▶ [Data under study]:
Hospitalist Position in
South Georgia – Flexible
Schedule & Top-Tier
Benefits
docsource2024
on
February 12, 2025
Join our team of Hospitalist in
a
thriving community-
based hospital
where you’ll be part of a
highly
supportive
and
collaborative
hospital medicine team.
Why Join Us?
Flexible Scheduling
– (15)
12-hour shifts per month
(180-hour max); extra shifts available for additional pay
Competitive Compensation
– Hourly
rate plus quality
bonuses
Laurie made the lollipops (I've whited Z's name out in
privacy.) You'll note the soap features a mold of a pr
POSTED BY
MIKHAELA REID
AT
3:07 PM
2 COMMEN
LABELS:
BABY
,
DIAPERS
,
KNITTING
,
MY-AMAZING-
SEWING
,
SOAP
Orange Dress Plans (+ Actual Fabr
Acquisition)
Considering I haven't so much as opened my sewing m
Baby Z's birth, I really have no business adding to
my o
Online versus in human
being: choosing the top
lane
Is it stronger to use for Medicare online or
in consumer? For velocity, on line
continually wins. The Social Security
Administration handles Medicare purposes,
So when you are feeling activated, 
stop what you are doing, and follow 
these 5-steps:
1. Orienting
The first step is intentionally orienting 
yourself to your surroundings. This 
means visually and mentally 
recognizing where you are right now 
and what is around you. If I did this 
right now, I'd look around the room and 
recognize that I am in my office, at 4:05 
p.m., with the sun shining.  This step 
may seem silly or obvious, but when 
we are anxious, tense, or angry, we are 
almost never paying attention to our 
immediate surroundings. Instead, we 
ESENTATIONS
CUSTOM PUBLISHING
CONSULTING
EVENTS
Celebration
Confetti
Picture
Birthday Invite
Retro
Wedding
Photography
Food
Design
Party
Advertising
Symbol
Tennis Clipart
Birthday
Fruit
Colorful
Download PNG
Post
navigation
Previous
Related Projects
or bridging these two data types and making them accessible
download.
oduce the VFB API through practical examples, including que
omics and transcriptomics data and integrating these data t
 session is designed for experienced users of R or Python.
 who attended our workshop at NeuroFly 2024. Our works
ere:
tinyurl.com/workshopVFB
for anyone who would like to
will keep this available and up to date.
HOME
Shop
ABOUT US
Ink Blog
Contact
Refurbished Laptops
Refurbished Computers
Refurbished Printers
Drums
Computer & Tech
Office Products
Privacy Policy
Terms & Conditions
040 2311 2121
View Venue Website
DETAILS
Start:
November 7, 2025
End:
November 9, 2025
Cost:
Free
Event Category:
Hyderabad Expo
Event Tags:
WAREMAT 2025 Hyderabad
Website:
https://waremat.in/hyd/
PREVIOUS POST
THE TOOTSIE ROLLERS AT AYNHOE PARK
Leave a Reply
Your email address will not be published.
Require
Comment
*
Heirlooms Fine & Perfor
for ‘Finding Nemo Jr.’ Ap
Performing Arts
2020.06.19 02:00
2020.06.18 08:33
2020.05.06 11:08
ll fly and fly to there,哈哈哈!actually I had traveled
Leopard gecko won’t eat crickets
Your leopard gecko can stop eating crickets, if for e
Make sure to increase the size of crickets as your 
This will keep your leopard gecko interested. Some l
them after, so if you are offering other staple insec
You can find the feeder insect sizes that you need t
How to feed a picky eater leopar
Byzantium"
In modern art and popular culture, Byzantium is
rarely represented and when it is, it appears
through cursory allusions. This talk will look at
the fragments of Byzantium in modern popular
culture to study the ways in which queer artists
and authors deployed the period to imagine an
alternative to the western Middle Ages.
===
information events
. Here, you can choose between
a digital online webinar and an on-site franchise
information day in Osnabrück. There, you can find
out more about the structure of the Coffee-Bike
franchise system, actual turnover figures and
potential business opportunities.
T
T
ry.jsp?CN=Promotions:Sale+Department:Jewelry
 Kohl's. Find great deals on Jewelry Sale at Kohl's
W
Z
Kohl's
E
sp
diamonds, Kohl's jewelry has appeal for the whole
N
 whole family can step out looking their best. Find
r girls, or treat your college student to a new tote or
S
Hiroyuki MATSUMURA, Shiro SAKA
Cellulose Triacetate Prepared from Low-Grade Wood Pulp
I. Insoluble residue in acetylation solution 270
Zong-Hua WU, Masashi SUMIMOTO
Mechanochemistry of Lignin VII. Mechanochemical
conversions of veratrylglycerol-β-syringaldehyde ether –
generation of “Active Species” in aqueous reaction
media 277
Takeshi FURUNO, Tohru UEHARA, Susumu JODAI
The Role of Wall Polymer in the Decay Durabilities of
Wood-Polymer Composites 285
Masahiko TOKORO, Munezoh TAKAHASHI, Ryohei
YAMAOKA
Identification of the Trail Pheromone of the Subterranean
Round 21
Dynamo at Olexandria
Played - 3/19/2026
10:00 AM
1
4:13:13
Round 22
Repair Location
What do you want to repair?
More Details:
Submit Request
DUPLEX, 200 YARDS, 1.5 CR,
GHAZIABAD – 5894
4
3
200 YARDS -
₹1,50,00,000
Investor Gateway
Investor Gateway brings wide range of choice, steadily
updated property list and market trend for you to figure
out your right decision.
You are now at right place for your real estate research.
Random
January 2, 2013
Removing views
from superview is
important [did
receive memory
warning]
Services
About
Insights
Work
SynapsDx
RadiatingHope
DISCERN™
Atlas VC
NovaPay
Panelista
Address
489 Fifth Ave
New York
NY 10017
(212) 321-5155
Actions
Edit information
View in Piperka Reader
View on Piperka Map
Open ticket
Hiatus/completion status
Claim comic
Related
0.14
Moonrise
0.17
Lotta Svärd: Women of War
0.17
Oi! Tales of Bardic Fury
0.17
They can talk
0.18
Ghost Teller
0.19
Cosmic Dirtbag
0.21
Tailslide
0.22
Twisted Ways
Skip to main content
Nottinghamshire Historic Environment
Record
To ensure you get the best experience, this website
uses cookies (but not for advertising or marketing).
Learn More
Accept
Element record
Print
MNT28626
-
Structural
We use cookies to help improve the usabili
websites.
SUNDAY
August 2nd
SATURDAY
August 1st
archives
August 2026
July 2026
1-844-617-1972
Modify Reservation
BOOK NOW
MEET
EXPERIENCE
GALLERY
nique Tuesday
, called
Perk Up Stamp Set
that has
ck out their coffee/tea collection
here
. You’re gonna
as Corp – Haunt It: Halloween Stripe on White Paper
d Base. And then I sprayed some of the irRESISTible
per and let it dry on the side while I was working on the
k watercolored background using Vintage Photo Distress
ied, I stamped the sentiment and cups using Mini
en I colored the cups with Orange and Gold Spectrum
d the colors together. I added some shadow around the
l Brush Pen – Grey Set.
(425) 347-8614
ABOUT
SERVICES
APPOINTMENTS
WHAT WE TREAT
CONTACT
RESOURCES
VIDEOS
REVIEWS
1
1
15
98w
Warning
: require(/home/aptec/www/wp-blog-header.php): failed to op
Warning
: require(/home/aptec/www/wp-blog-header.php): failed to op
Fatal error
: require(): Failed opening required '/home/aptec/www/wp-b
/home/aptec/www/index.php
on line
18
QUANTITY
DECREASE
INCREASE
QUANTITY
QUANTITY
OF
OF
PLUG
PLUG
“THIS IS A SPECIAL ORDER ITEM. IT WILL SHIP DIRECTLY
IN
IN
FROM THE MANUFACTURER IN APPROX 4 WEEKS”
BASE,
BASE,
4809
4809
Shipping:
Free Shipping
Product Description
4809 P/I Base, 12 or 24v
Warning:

▶ [Problem details]:
What you should produce is an exact restatement of all the material.

▶ [Result for this exercise]:
Hospitalist Position in
South Georgia – Flexible
Schedule & Top-Tier
Benefits
docsource2024
on
February 12, 2025
Join our team of Hospitalist in
a
thriving community-
based hospital
where you’ll be part of a
highly
supportive
and
collaborative
hospital medicine team.
Why Join Us?
Flexible Scheduling
– (15)
12-hour shifts per month
(180-hour max); extra shifts available for additional pay
Competitive Compensation
– Hourly
rate plus quality
bonuses
Laurie made the lollipops (I've whited Z's name out in
privacy.) You'll note the soap features a mold of a pr
POSTED BY
MIKHAELA REID
AT
3:07 PM
2 COMMEN
LABELS:
BABY
,
DIAPERS
,
KNITTING
,
MY-AMAZING-
SEWING
,
SOAP
Orange Dress Plans (+ Actual Fabr
Acquisition)
Considering I haven't so much as opened my sewing m
Baby Z's birth, I really have no business adding to
my o
Online versus in human
being: choosing the top
lane
Is it stronger to use for Medicare online or
in consumer? For velocity, on line
continually wins. The Social Security
Administration handles Medicare purposes,
So when you are feeling activated, 
stop what you are doing, and follow 
these 5-steps:
1. Orienting
The first step is intentionally orienting 
yourself to your surroundings. This 
means visually and mentally 
recognizing where you are right now 
and what is around you. If I did this 
right now, I'd look around the room and 
recognize that I am in my office, at 4:05 
p.m., with the sun shining.  This step 
may seem silly or obvious, but when 
we are anxious, tense, or angry, we are 
almost never paying attention to our 
immediate surroundings. Instead, we 
ESENTATIONS
CUSTOM PUBLISHING
CONSULTING
EVENTS
Celebration
Confetti
Picture
Birthday Invite
Retro
Wedding
Photography
Food
Design
Party
Advertising
Symbol
Tennis Clipart
Birthday
Fruit
Colorful
Download PNG
Post
navigation
Previous
Related Projects
or bridging these two data types and making them accessible
download.
oduce the VFB API through practical examples, including que
omics and transcriptomics data and integrating these data t
 session is designed for experienced users of R or Python.
 who attended our workshop at NeuroFly 2024. Our works
ere:
tinyurl.com/workshopVFB
for anyone who would like to
will keep this available and up to date.
HOME
Shop
ABOUT US
Ink Blog
Contact
Refurbished Laptops
Refurbished Computers
Refurbished Printers
Drums
Computer & Tech
Office Products
Privacy Policy
Terms & Conditions
040 2311 2121
View Venue Website
DETAILS
Start:
November 7, 2025
End:
November 9, 2025
Cost:
Free
Event Category:
Hyderabad Expo
Event Tags:
WAREMAT 2025 Hyderabad
Website:
https://waremat.in/hyd/
PREVIOUS POST
THE TOOTSIE ROLLERS AT AYNHOE PARK
Leave a Reply
Your email address will not be published.
Require
Comment
*
Heirlooms Fine & Perfor
for ‘Finding Nemo Jr.’ Ap
Performing Arts
2020.06.19 02:00
2020.06.18 08:33
2020.05.06 11:08
ll fly and fly to there,哈哈哈!actually I had traveled
Leopard gecko won’t eat crickets
Your leopard gecko can stop eating crickets, if for e
Make sure to increase the size of crickets as your 
This will keep your leopard gecko interested. Some l
them after, so if you are offering other staple insec
You can find the feeder insect sizes that you need t
How to feed a picky eater leopar
Byzantium"
In modern art and popular culture, Byzantium is
rarely represented and when it is, it appears
through cursory allusions. This talk will look at
the fragments of Byzantium in modern popular
culture to study the ways in which queer artists
and authors deployed the period to imagine an
alternative to the western Middle Ages.
===
information events
. Here, you can choose between
a digital online webinar and an on-site franchise
information day in Osnabrück. There, you can find
out more about the structure of the Coffee-Bike
franchise system, actual turnover figures and
potential business opportunities.
T
T
ry.jsp?CN=Promotions:Sale+Department:Jewelry
 Kohl's. Find great deals on Jewelry Sale at Kohl's
W
Z
Kohl's
E
sp
diamonds, Kohl's jewelry has appeal for the whole
N
 whole family can step out looking their best. Find
r girls, or treat your college student to a new tote or
S
Hiroyuki MATSUMURA, Shiro SAKA
Cellulose Triacetate Prepared from Low-Grade Wood Pulp
I. Insoluble residue in acetylation solution 270
Zong-Hua WU, Masashi SUMIMOTO
Mechanochemistry of Lignin VII. Mechanochemical
conversions of veratrylglycerol-β-syringaldehyde ether –
generation of “Active Species” in aqueous reaction
media 277
Takeshi FURUNO, Tohru UEHARA, Susumu JODAI
The Role of Wall Polymer in the Decay Durabilities of
Wood-Polymer Composites 285
Masahiko TOKORO, Munezoh TAKAHASHI, Ryohei
YAMAOKA
Identification of the Trail Pheromone of the Subterranean
Round 21
Dynamo at Olexandria
Played - 3/19/2026
10:00 AM
1
4:13:13
Round 22
Repair Location
What do you want to repair?
More Details:
Submit Request
DUPLEX, 200 YARDS, 1.5 CR,
GHAZIABAD – 5894
4
3
200 YARDS -
₹1,50,00,000
Investor Gateway
Investor Gateway brings wide range of choice, steadily
updated property list and market trend for you to figure
out your right decision.
You are now at right place for your real estate research.
Random
January 2, 2013
Removing views
from superview is
important [did
receive memory
warning]
Services
About
Insights
Work
SynapsDx
RadiatingHope
DISCERN™
Atlas VC
NovaPay
Panelista
Address
489 Fifth Ave
New York
NY 10017
(212) 321-5155
Actions
Edit information
View in Piperka Reader
View on Piperka Map
Open ticket
Hiatus/completion status
Claim comic
Related
0.14
Moonrise
0.17
Lotta Svärd: Women of War
0.17
Oi! Tales of Bardic Fury
0.17
They can talk
0.18
Ghost Teller
0.19
Cosmic Dirtbag
0.21
Tailslide
0.22
Twisted Ways
Skip to main content
Nottinghamshire Historic Environment
Record
To ensure you get the best experience, this website
uses cookies (but not for advertising or marketing).
Learn More
Accept
Element record
Print
MNT28626
-
Structural
We use cookies to help improve the usabili
websites.
SUNDAY
August 2nd
SATURDAY
August 1st
archives
August 2026
July 2026
1-844-617-1972
Modify Reservation
BOOK NOW
MEET
EXPERIENCE
GALLERY
nique Tuesday
, called
Perk Up Stamp Set
that has
ck out their coffee/tea collection
here
. You’re gonna
as Corp – Haunt It: Halloween Stripe on White Paper
d Base. And then I sprayed some of the irRESISTible
per and let it dry on the side while I was working on the
k watercolored background using Vintage Photo Distress
ied, I stamped the sentiment and cups using Mini
en I colored the cups with Orange and Gold Spectrum
d the colors together. I added some shadow around the
l Brush Pen – Grey Set.
(425) 347-8614
ABOUT
SERVICES
APPOINTMENTS
WHAT WE TREAT
CONTACT
RESOURCES
VIDEOS
REVIEWS
1
1
15
98w
Warning
: require(/home/aptec/www/wp-blog-header.php): failed to op
Warning
: require(/home/aptec/www/wp-blog-header.php): failed to op
Fatal error
: require(): Failed opening required '/home/aptec/www/wp-b
/home/aptec/www/index.php
on line
18
QUANTITY
DECREASE
INCREASE
QUANTITY
QUANTITY
OF
OF
PLUG
PLUG
“THIS IS A SPECIAL ORDER ITEM. IT WILL SHIP DIRECTLY
IN
IN
FROM THE MANUFACTURER IN APPROX 4 WEEKS”
BASE,
BASE,
4809
4809
Shipping:
Free Shipping
Product Description
4809 P/I Base, 12 or 24v
Warning:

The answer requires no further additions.